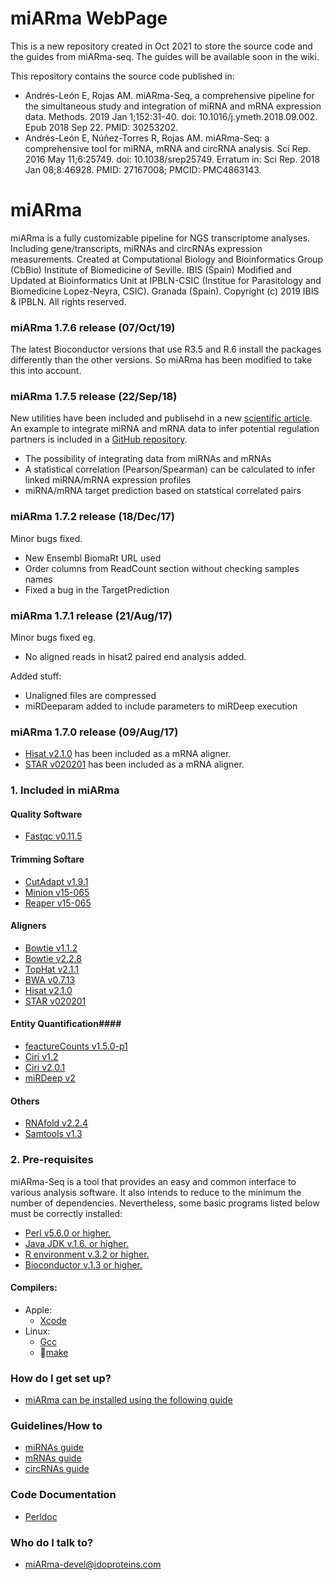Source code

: # miARma WebPage #

This is a new repository created in Oct 2021 to store the source code and the guides from miARma-seq. The guides will be available soon in the wiki.

This repository contains the source code published in:

- Andrés-León E, Rojas AM. miARma-Seq, a comprehensive pipeline for the simultaneous study and integration of miRNA and mRNA expression data. Methods. 2019 Jan 1;152:31-40. doi: 10.1016/j.ymeth.2018.09.002. Epub 2018 Sep 22. PMID: 30253202.
- Andrés-León E, Núñez-Torres R, Rojas AM. miARma-Seq: a comprehensive tool for miRNA, mRNA and circRNA analysis. Sci Rep. 2016 May 11;6:25749. doi: 10.1038/srep25749. Erratum in: Sci Rep. 2018 Jan 08;8:46928. PMID: 27167008; PMCID: PMC4863143.

# miARma #

miARma is a fully customizable pipeline for NGS transcriptome analyses. Including gene/transcripts, miRNAs and circRNAs expression measurements.
Created at Computational Biology and Bioinformatics Group (CbBio)
Institute of Biomedicine of Seville. IBIS (Spain)
Modified and Updated at Bioinformatics Unit at IPBLN-CSIC (Institue for Parasitology and Biomedicine Lopez-Neyra, CSIC).
Granada (Spain). 
Copyright (c) 2019 IBIS & IPBLN. All rights reserved.

### miARma 1.7.6 release (07/Oct/19) ###
The latest Bioconductor versions that use R3.5 and R.6 install the packages differently than the other versions. So miARma has been modified to take this into account.
 
### miARma 1.7.5 release (22/Sep/18) ###
New utilities have been included and publisehd in a new [scientific article](https://www.ncbi.nlm.nih.gov/pubmed/30253202). An example to integrate miRNA and mRNA data to infer potential regulation partners is included in a [GitHub repository](https://github.com/eandresleon/miRNA-mRNA_Integration).

 * The possibility of integrating data from miRNAs and mRNAs
 * A statistical correlation (Pearson/Spearman) can be calculated to infer linked miRNA/mRNA expression profiles
 * miRNA/mRNA target prediction based on statstical correlated pairs
 

### miARma 1.7.2 release (18/Dec/17) ###
Minor bugs fixed.
 
 * New Ensembl BiomaRt URL used
 * Order columns from ReadCount section without checking samples names
 * Fixed a bug in the TargetPrediction
 
### miARma 1.7.1 release (21/Aug/17) ###
Minor bugs fixed eg.
 * No aligned reads in hisat2 paired end analysis added.

Added stuff:
* Unaligned files are compressed
* miRDeeparam added to include parameters to miRDeep execution


### miARma 1.7.0 release (09/Aug/17) ###
 * [Hisat v2.1.0](https://ccb.jhu.edu/software/hisat2/index.shtml) has been included as a mRNA aligner.
 * [STAR v020201](https://github.com/alexdobin/STAR/) has been included as a mRNA aligner.

### 1. Included in miARma ###

#### Quality Software ####
* [Fastqc v0.11.5](http://www.bioinformatics.babraham.ac.uk/projects/fastqc/)
#### Trimming Softare ####
* [CutAdapt v1.9.1](https://cutadapt.readthedocs.org/en/stable/)
* [Minion v15-065](ftp://ftp.ebi.ac.uk/pub/contrib/enrightlab/kraken/reaper/src/reaper-latest/doc/minion.html)
* [Reaper v15-065](http://www.ebi.ac.uk/~stijn/reaper/reaper.html)
#### Aligners ####
* [Bowtie v1.1.2](http://bowtie-bio.sourceforge.net/index.shtml)
* [Bowtie v2.2.8](http://bowtie-bio.sourceforge.net/bowtie2/index.shtml)
* [TopHat v2.1.1](http://ccb.jhu.edu/software/tophat/index.shtml)
* [BWA v0.7.13](http://bio-bwa.sourceforge.net/)
* [Hisat v2.1.0](https://ccb.jhu.edu/software/hisat2/index.shtml)
* [STAR v020201](https://github.com/alexdobin/STAR/)
#### Entity Quantification####
* [feactureCounts v1.5.0-p1](http://bioinf.wehi.edu.au/featureCounts/)
* [Ciri v1.2](http://sourceforge.net/projects/ciri/files/?source=navbar)
* [Ciri v2.0.1](http://sourceforge.net/projects/ciri/files/?source=navbar)
* [miRDeep v2](https://www.mdc-berlin.de/8551903/en/)
#### Others ####
* [RNAfold v2.2.4](https://www.tbi.univie.ac.at/RNA/RNAfold.1.html)
* [Samtools v1.3](http://samtools.sourceforge.net/)

### 2. Pre-requisites ###

miARma-Seq is a tool that provides an easy and common interface to various analysis software. It also intends to reduce to the minimum the number of dependencies. Nevertheless, some basic programs listed below must be correctly installed:

* [Perl v5.6.0 or higher.](http://www.cpan.org/src/5.0/perl-5.6.1.tar.gz)
* [Java JDK v.1.6. or higher.](http://www.oracle.com/technetwork/java/javase/downloads/jdk8-downloads-2133151.html)
* [R environment v.3.2 or higher.](http://www.r-project.org/)
* [Bioconductor v.1.3 or higher.](https://www.bioconductor.org/install/)

#### Compilers: #####
+ Apple:
    - [Xcode](https://itunes.apple.com/es/app/xcode/id497799835?l=en&mt=12)
+ Linux:
    - [Gcc](https://ftp.gnu.org/gnu/gcc/)
    - [make](https://ftp.gnu.org/gnu/make/)

### How do I get set up? ###

* [miARma can be installed using the following guide](http://miarmaseq.idoproteins.com/installation)


### Guidelines/How to ###

* [miRNAs guide](http://miarmaseq.idoproteins.com/Documentation)
* [mRNAs guide](http://miarmaseq.idoproteins.com/Documentation)
* [circRNAs guide](http://miarmaseq.idoproteins.com/Documentation)

### Code Documentation ####
* [Perldoc](http://miarmaseq.idoproteins.com/PDoc/)

### Who do I talk to? ###

* miARma-devel@idoproteins.com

====================

**The task**:
Print all of the data exactly, and do not carry over any pictures.

**Expected output**:
Source code

: # miARma WebPage #

This is a new repository created in Oct 2021 to store the source code and the guides from miARma-seq. The guides will be available soon in the wiki.

This repository contains the source code published in:

- Andrés-León E, Rojas AM. miARma-Seq, a comprehensive pipeline for the simultaneous study and integration of miRNA and mRNA expression data. Methods. 2019 Jan 1;152:31-40. doi: 10.1016/j.ymeth.2018.09.002. Epub 2018 Sep 22. PMID: 30253202.
- Andrés-León E, Núñez-Torres R, Rojas AM. miARma-Seq: a comprehensive tool for miRNA, mRNA and circRNA analysis. Sci Rep. 2016 May 11;6:25749. doi: 10.1038/srep25749. Erratum in: Sci Rep. 2018 Jan 08;8:46928. PMID: 27167008; PMCID: PMC4863143.

# miARma #

miARma is a fully customizable pipeline for NGS transcriptome analyses. Including gene/transcripts, miRNAs and circRNAs expression measurements.
Created at Computational Biology and Bioinformatics Group (CbBio)
Institute of Biomedicine of Seville. IBIS (Spain)
Modified and Updated at Bioinformatics Unit at IPBLN-CSIC (Institue for Parasitology and Biomedicine Lopez-Neyra, CSIC).
Granada (Spain). 
Copyright (c) 2019 IBIS & IPBLN. All rights reserved.

### miARma 1.7.6 release (07/Oct/19) ###
The latest Bioconductor versions that use R3.5 and R.6 install the packages differently than the other versions. So miARma has been modified to take this into account.
 
### miARma 1.7.5 release (22/Sep/18) ###
New utilities have been included and publisehd in a new [scientific article](https://www.ncbi.nlm.nih.gov/pubmed/30253202). An example to integrate miRNA and mRNA data to infer potential regulation partners is included in a [GitHub repository](https://github.com/eandresleon/miRNA-mRNA_Integration).

 * The possibility of integrating data from miRNAs and mRNAs
 * A statistical correlation (Pearson/Spearman) can be calculated to infer linked miRNA/mRNA expression profiles
 * miRNA/mRNA target prediction based on statstical correlated pairs
 

### miARma 1.7.2 release (18/Dec/17) ###
Minor bugs fixed.
 
 * New Ensembl BiomaRt URL used
 * Order columns from ReadCount section without checking samples names
 * Fixed a bug in the TargetPrediction
 
### miARma 1.7.1 release (21/Aug/17) ###
Minor bugs fixed eg.
 * No aligned reads in hisat2 paired end analysis added.

Added stuff:
* Unaligned files are compressed
* miRDeeparam added to include parameters to miRDeep execution


### miARma 1.7.0 release (09/Aug/17) ###
 * [Hisat v2.1.0](https://ccb.jhu.edu/software/hisat2/index.shtml) has been included as a mRNA aligner.
 * [STAR v020201](https://github.com/alexdobin/STAR/) has been included as a mRNA aligner.

### 1. Included in miARma ###

#### Quality Software ####
* [Fastqc v0.11.5](http://www.bioinformatics.babraham.ac.uk/projects/fastqc/)
#### Trimming Softare ####
* [CutAdapt v1.9.1](https://cutadapt.readthedocs.org/en/stable/)
* [Minion v15-065](ftp://ftp.ebi.ac.uk/pub/contrib/enrightlab/kraken/reaper/src/reaper-latest/doc/minion.html)
* [Reaper v15-065](http://www.ebi.ac.uk/~stijn/reaper/reaper.html)
#### Aligners ####
* [Bowtie v1.1.2](http://bowtie-bio.sourceforge.net/index.shtml)
* [Bowtie v2.2.8](http://bowtie-bio.sourceforge.net/bowtie2/index.shtml)
* [TopHat v2.1.1](http://ccb.jhu.edu/software/tophat/index.shtml)
* [BWA v0.7.13](http://bio-bwa.sourceforge.net/)
* [Hisat v2.1.0](https://ccb.jhu.edu/software/hisat2/index.shtml)
* [STAR v020201](https://github.com/alexdobin/STAR/)
#### Entity Quantification####
* [feactureCounts v1.5.0-p1](http://bioinf.wehi.edu.au/featureCounts/)
* [Ciri v1.2](http://sourceforge.net/projects/ciri/files/?source=navbar)
* [Ciri v2.0.1](http://sourceforge.net/projects/ciri/files/?source=navbar)
* [miRDeep v2](https://www.mdc-berlin.de/8551903/en/)
#### Others ####
* [RNAfold v2.2.4](https://www.tbi.univie.ac.at/RNA/RNAfold.1.html)
* [Samtools v1.3](http://samtools.sourceforge.net/)

### 2. Pre-requisites ###

miARma-Seq is a tool that provides an easy and common interface to various analysis software. It also intends to reduce to the minimum the number of dependencies. Nevertheless, some basic programs listed below must be correctly installed:

* [Perl v5.6.0 or higher.](http://www.cpan.org/src/5.0/perl-5.6.1.tar.gz)
* [Java JDK v.1.6. or higher.](http://www.oracle.com/technetwork/java/javase/downloads/jdk8-downloads-2133151.html)
* [R environment v.3.2 or higher.](http://www.r-project.org/)
* [Bioconductor v.1.3 or higher.](https://www.bioconductor.org/install/)

#### Compilers: #####
+ Apple:
    - [Xcode](https://itunes.apple.com/es/app/xcode/id497799835?l=en&mt=12)
+ Linux:
    - [Gcc](https://ftp.gnu.org/gnu/gcc/)
    - [make](https://ftp.gnu.org/gnu/make/)

### How do I get set up? ###

* [miARma can be installed using the following guide](http://miarmaseq.idoproteins.com/installation)


### Guidelines/How to ###

* [miRNAs guide](http://miarmaseq.idoproteins.com/Documentation)
* [mRNAs guide](http://miarmaseq.idoproteins.com/Documentation)
* [circRNAs guide](http://miarmaseq.idoproteins.com/Documentation)

### Code Documentation ####
* [Perldoc](http://miarmaseq.idoproteins.com/PDoc/)

### Who do I talk to? ###

* miARma-devel@idoproteins.com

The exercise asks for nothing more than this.